§ **Texto do exercício**
---

O recente surto de oropouche não tem precedentes. Em agosto, a Organização Pan-Americana da Saúde emitiu alerta epidemiológico. Mais de 10 mil casos foram reportados nas Américas neste ano. O vírus, até então restrito à região Amazônica, se espalhou para cidades e países onde a transmissão nunca havia sido detectada.
Além do Brasil, casos foram confirmados na Bolívia, Canadá, Colômbia, Cuba, República Dominicana, Peru, Estados Unidos, Espanha, Itália e Alemanha.
Os primeiros casos fatais de oropouche e o primeiro caso de transmissão vertical foram confirmados no Brasil. Casos de morte fetal, natimortos e malformações neonatais graves associados ao oropouche durante a gravidez foram relatados.
Um nexo causal entre oropouche e desfechos adversos da gravidez ainda não foi confirmado. Apesar disso, em agosto deste ano o Ministério da Saúde emitiu diretrizes para a notificação e investigação de casos suspeitos de oropouche em gestantes, de anomalias congênitas e de óbitos fetais.
Desde 2023 o Brasil já registrou mais de 9.000 casos de oropouche. Um estudo publicado na revista Nature Medicine descreve a disseminação e a evolução genética do vírus oropouche na Amazônia.
O estudo mostra que uma nova linhagem recombinante do vírus, que provavelmente surgiu entre 2010 e 2014 no estado do Amazonas, está associada ao recente surto no Brasil. Essa nova linhagem circulou silenciosamente por cerca de uma década até o aumento de casos em 2023.
A propagação ocorreu principalmente por meio de movimentos curtos (menos de 2 km), provavelmente impulsionados por padrões de voo do vetor, mas cerca de um quinto da propagação teve distâncias de mais de 10 km, provavelmente resultado da mobilidade humana.
Fica clara a importância da vigilância.
Primeiro, é preciso diagnosticar todas as doenças febris. Casos febris com teste negativo para doenças comumente investigadas geralmente não são diagnosticados. Isso cria um cenário em que patógenos se espalham silenciosamente até que ocorra um surto.
Segundo, a vigilância genômica é fundamental para fortalecer a detecção e a resposta a ameaças globais à saúde. A pandemia de Covid-19 (quando diferentes variantes levaram a períodos prolongados de transmissão) e o recente surto de oropouche demonstram essa necessidade.

---

§ **Dados fornecidos**
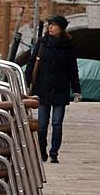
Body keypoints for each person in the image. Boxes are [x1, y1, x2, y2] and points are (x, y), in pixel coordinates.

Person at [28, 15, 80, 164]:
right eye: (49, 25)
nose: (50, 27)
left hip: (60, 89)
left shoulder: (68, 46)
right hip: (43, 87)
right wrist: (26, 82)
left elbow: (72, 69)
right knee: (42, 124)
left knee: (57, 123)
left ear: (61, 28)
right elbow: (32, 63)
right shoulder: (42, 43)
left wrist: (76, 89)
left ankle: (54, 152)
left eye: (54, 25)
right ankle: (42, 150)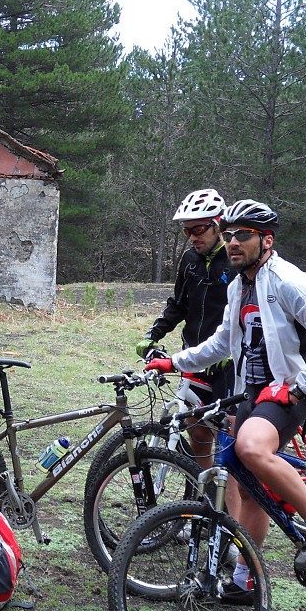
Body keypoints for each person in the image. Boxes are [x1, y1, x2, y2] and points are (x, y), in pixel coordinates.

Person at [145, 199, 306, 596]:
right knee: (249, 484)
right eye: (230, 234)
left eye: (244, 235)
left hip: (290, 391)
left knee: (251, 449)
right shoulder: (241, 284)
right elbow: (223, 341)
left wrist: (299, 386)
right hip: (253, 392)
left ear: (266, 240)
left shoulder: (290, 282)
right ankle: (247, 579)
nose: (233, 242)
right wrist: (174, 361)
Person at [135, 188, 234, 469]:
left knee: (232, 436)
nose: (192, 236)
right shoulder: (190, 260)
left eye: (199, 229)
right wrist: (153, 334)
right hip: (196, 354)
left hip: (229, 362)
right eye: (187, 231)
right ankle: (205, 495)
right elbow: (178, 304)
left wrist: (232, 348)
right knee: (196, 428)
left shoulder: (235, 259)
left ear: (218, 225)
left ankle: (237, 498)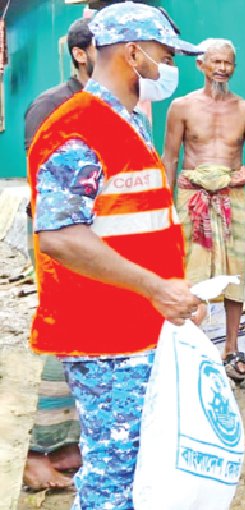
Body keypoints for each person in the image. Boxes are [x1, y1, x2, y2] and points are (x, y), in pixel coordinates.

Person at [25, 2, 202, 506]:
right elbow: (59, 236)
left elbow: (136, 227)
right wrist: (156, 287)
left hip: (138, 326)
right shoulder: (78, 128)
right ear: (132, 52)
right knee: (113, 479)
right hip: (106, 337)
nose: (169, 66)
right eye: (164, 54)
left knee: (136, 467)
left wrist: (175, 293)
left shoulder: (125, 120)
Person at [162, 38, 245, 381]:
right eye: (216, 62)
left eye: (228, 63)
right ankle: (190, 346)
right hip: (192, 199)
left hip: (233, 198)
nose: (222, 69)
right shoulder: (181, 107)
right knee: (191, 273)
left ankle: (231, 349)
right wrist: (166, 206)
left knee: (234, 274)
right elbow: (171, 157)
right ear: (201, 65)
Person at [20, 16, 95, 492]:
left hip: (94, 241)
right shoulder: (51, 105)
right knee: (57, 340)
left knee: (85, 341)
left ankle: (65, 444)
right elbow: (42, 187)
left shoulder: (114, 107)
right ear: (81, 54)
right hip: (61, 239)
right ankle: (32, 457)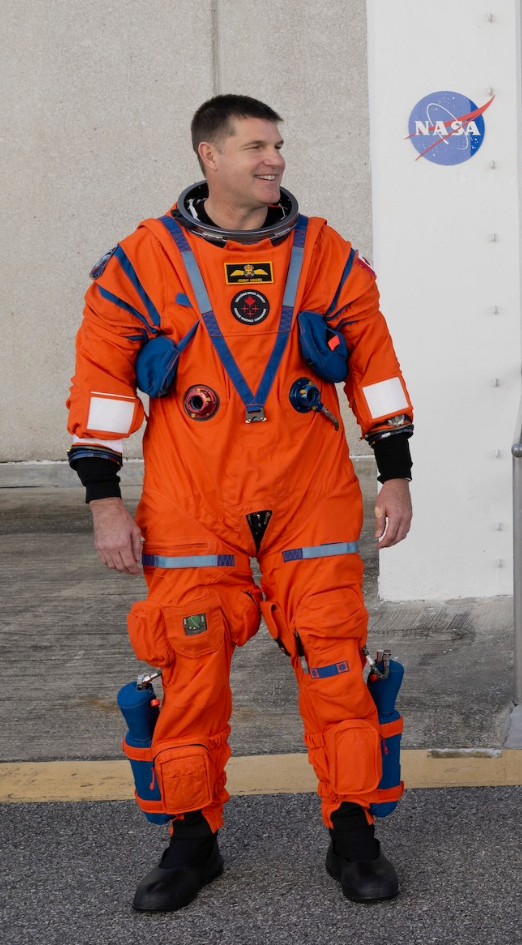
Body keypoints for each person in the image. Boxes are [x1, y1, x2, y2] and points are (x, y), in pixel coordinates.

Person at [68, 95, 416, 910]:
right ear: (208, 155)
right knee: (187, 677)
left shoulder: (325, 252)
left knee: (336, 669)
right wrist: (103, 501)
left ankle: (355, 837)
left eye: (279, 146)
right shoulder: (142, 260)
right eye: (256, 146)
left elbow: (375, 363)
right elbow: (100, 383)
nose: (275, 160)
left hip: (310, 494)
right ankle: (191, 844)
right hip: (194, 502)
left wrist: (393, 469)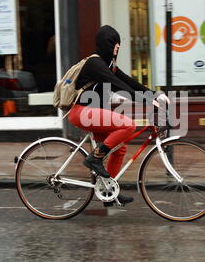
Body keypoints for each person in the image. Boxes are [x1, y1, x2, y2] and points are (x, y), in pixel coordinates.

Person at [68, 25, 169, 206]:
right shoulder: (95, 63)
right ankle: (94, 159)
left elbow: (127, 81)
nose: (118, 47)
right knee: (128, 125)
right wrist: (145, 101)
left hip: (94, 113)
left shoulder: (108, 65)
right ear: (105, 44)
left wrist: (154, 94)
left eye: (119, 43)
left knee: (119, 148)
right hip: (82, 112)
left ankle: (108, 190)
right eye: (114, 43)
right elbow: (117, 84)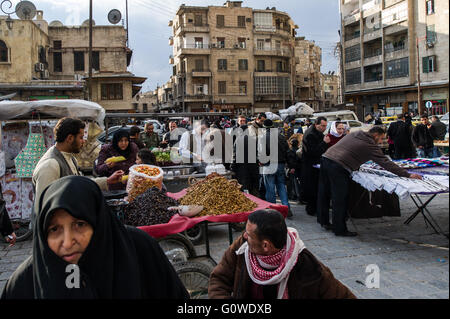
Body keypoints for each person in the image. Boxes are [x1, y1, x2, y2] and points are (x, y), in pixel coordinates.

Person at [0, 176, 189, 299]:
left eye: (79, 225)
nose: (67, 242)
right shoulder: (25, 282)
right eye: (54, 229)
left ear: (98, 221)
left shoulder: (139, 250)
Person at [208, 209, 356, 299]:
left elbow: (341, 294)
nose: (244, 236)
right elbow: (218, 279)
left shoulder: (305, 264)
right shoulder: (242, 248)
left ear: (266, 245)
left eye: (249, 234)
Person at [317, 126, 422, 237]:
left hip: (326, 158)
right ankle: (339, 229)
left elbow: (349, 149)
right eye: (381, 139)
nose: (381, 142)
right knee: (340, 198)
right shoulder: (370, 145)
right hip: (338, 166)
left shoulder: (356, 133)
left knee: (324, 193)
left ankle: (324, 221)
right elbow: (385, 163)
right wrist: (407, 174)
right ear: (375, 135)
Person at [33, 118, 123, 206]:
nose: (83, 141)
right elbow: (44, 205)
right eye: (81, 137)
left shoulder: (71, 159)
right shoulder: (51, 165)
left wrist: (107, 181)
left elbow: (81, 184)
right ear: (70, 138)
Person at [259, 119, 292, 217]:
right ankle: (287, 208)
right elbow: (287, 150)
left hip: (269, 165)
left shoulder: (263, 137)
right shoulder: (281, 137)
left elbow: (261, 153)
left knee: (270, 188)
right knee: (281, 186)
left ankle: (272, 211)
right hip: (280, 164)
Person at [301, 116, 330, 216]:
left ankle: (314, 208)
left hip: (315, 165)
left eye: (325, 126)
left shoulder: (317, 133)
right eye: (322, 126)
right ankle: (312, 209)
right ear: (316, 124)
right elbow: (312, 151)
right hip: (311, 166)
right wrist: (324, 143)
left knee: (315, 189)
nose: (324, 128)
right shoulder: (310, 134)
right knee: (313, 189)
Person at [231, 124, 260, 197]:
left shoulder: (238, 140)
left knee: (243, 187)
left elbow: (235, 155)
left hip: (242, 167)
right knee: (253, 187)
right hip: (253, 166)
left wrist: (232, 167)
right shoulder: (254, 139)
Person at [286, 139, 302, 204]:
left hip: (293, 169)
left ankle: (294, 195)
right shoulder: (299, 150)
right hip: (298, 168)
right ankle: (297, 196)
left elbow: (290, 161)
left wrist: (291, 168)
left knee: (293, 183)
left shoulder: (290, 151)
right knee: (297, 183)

---

§ **Trabalho pedido**
- a) Responda com base no texto sobre o oropouche:
(i) Que organização emitiu alerta epidemiológico em agosto?
(ii) Em que revista saiu o estudo sobre a disseminação do vírus na Amazônia?
(iii) Que parcela da propagação teve distâncias de mais de 10 km?
- b) Devolva, sem alterar nada, todo o trecho do texto sobre o oropouche que vai de "Os primeiros casos" até "gravidez foram relatados.".

§ **Respostas por tarefa**
- a)
(i) A Organização Pan-Americana da Saúde.
(ii) Na revista Nature Medicine.
(iii) Cerca de um quinto.

- b)
Os primeiros casos fatais de oropouche e o primeiro caso de transmissão vertical foram confirmados no Brasil. Casos de morte fetal, natimortos e malformações neonatais graves associados ao oropouche durante a gravidez foram relatados.